== Provided passage ==
────────────────────
1 Short version
2 Basics
3 Exploratory data analysis (very brief)
- 3.1 Smoothers
4. Plot options
- 4.1 Point size & color
- 4.2 Axis tickmarks
5 Maps

1 Short version

Set up the R work environment to produce publication quality documents using ggplot. Use theme_set to define the base figure elements - in this case: no gridlines, a white background, and 12 pt times new roman font.

Note: this assumes you are working in a Windows environment

Load packages

library(extrafont)
#font_import() only do this one time - it takes a while
loadfonts(device="win")
windowsFonts(Times=windowsFont("TT Times New Roman"))

library(ggplot2)
theme_set(theme_bw(base_size=12, base_family='Times New Roman')+ 
  theme(panel.grid.major = element_blank(),
  panel.grid.minor = element_blank()))

Use ggsave to increase dpi from base R level (72 dpi) and to defining figure dimensions.

ggplot(data, aes(x=x, y=y)) + 
  geom_point()
ggsave("filename.png", dpi=300, height=4, width=5, units="in")

2 Basics

2.1 ggplot base figures

You say you want to create a publication quality figure using ggplot? Well then, you are in the right place!
First, let’s look at what ggplot produces as a base graphic. We will use the R built in data set mtcars.

library(ggplot2)
ggplot(mtcars, aes(wt, mpg)) + 
  geom_point()

Figure 1. Base plot.
────────────────────
== Data to examine ==

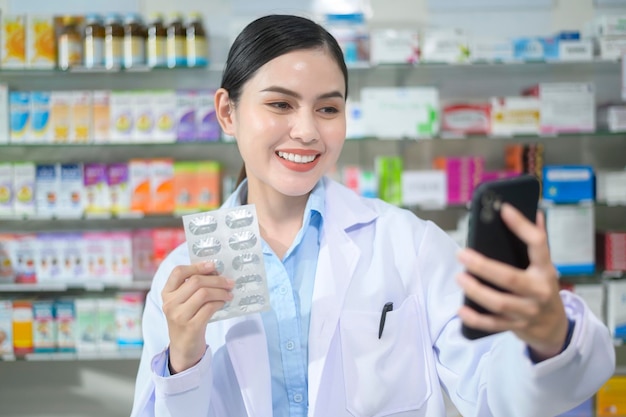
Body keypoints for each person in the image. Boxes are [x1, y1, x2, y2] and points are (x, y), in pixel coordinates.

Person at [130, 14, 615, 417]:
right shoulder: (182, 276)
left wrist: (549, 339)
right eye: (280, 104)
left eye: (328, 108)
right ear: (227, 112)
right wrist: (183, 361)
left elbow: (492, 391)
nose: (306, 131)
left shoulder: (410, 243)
────────────────────
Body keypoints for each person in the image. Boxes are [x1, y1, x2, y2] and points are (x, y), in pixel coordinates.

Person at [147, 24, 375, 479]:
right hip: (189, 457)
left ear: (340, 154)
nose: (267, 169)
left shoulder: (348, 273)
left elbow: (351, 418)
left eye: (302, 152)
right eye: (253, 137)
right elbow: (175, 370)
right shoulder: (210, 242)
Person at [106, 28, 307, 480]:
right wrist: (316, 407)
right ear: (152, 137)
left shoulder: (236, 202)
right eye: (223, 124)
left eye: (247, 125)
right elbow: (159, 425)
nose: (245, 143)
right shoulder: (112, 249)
────────────────────
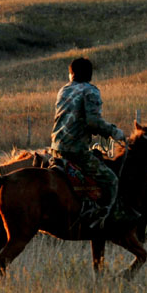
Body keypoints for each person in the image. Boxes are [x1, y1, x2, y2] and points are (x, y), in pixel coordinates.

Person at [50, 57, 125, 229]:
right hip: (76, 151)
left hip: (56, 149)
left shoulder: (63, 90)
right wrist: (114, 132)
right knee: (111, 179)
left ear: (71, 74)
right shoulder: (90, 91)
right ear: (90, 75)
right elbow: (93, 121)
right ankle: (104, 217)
────────────────────
== Exercise brief ==
Continue the ggplot publication-figure tutorial from the point where it stops, writing the next part in the same style.

== Solved problem ==
We get a gray background with small black dots, white grid lines, and a font that is not particularly legible when the figure is placed in this document. Most journals require a figure to be 300 dpi or greater not to mention the background should be white, without grid lines, and with a font that is consistent with the rest of the manuscript. Lets address these step by step.

2.2 White background

Want a white background? We’ve got that. Simply add a theme to the figure. In this case we will add theme_bw().

ggplot(mtcars, aes(wt, mpg)) + 
  geom_point() + 
  theme_bw()

Figure 1b. White background.

2.3 Remove grid lines

To remove gridlines add another theme, and use element_blank() to clear the lines.

ggplot(mtcars, aes(wt, mpg)) +
  geom_point() +
   theme_bw() + 
   theme(panel.grid.major = element_blank(),
         panel.grid.minor = element_blank())

Figure 1c. White background, no gridlines.

2.4 Fonts and resolution

Fonts are both easy and not so easy to deal with depending on what your needs are.
In this case we want a Times New Roman 12 pt font. The 12 pt is easy so let’s start with that. Simply add a base size option in theme_bw().

ggplot(mtcars, aes(wt, mpg)) + 
  geom_point() +
   theme_bw(base_size = 12) +
   theme(panel.grid.major = element_blank(),
         panel.grid.minor = element_blank())

Fig 2. White background, no gridlines, plus a font size change.

Hey nothing happened, Figure 2 is the same as Figure 1c?
The reason for this is the file size. These figures would be saved as .png and R has a base figure output of 72 ppi. This resolution is too low for journal submissions so let’s up it. In this case I’m outputting a .png file with a set width and height and a resolution of 300.

Fig 2b. Changed font size and resolution.

In order to save the figure we will use ggsave. (Note the size increase of Figure 2b is due to presenting this on the web at 300 dpi - the ggsave function shown below will save a figure in a specified format at a chosen resolution and size).

ggsave("figure2b.png", dpi=300, dev='png', height=4.5, width=6.5, units="in")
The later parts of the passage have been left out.